When their grandparents were all dead and gone and their tragic history had been rewritten in their new language of Themself in a book called How Others Found Themselves aka The Golden Dawn Of Life, Light & Liberty, the next generation of Others came to accept that unless their children stopped speaking Other and learned instead to master the language of Themself, they would be doomed to repeat their parents’ own bitter experiences of lives barred from opportunity and advancement in the Big Society Of Self Before Others, as it came to be called out of deference to the sensitivities of those Themselves who felt their selfhood threatened by the post-colonial influx of Otherness.
So it was that the Others scraped and starved themselves to the brink of death to afford to send them to the best Schools of Themself while discouraging them from speaking the language of Other even in the privacy of their own homes in case Themselves were listening next door. It wasn’t long before the language of Other lost its former status as a tokenly juridical language in the renamed Land of Themselves Too (sometimes misspelled as “Two”) and was quietly and progressively stripped of its capital O until it became the other language or simply another language. But as assiduously and determinedly as the children of Others tried to learn to speak and write Themself and to master its complex grammar, its inconsistent rules of pronunciation and it orthographic peculiarities, native speakers of Themself could always tell them apart from Themselves not only because the accents of Others who attempted to speak Themself were unavoidably as coarse as their hair but also because there were simply too many idiosyncrasies of tonality, enunciation and idiom for even the brightest and most brilliant of Others to master in a lifetime of learning, never mind the subtle and usually ironic references to former literary or historical usages of certain phrases, metaphors, metonyms or oft-repeated self-referential quotations of coyly self-deprecating significances known only to native speakers of Themself that peppered both their political pronouncements and their casual conversations, nor the hundreds of thousands of tiny little accompanying facial expressions and the myriad tics, tricks and techniques of body language that Themselves had developed over centuries to indicate in conversation or general discourse with other Themself speakers if they really meant what they said or not while the people who weren’t born, schooled and raised by the most privileged of the privileged Themselves couldn’t tell the difference.

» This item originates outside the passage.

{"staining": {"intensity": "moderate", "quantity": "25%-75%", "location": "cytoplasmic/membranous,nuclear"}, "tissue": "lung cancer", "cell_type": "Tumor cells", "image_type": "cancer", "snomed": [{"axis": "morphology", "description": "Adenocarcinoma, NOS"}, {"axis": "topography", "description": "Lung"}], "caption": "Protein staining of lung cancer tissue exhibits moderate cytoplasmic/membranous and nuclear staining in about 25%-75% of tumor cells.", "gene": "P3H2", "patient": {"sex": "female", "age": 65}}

In the rare instance of an Other becoming sufficiently accomplished in both the cultural complexities and the linguistic fluencies of Themself to pass themselves off as one of Themselves and be admitted into the inner circle of privilege and power around and for which the Big Society of Self Before Others had been devised in the first place, they were as amused by them the way women in silk gowns and men in mink tuxedoes might be amused in the cocktail hour of a summer evening garden party by a monkey playing the piano.
The end is as predictable as the beginning. As long as the Others couldn’t master the language of Themself they couldn’t become Themselves. But to the extent of the effort they had exerted in attempting to become one of Themselves, they had to that same exact extent distanced themselves from the original Otherness of the selves they had never thought about as anything other than the selves they never thought they weren’t. It was only when they realised how pointless it was to continue blaming Themselves that they at last began to understand that they had only themselves to blame.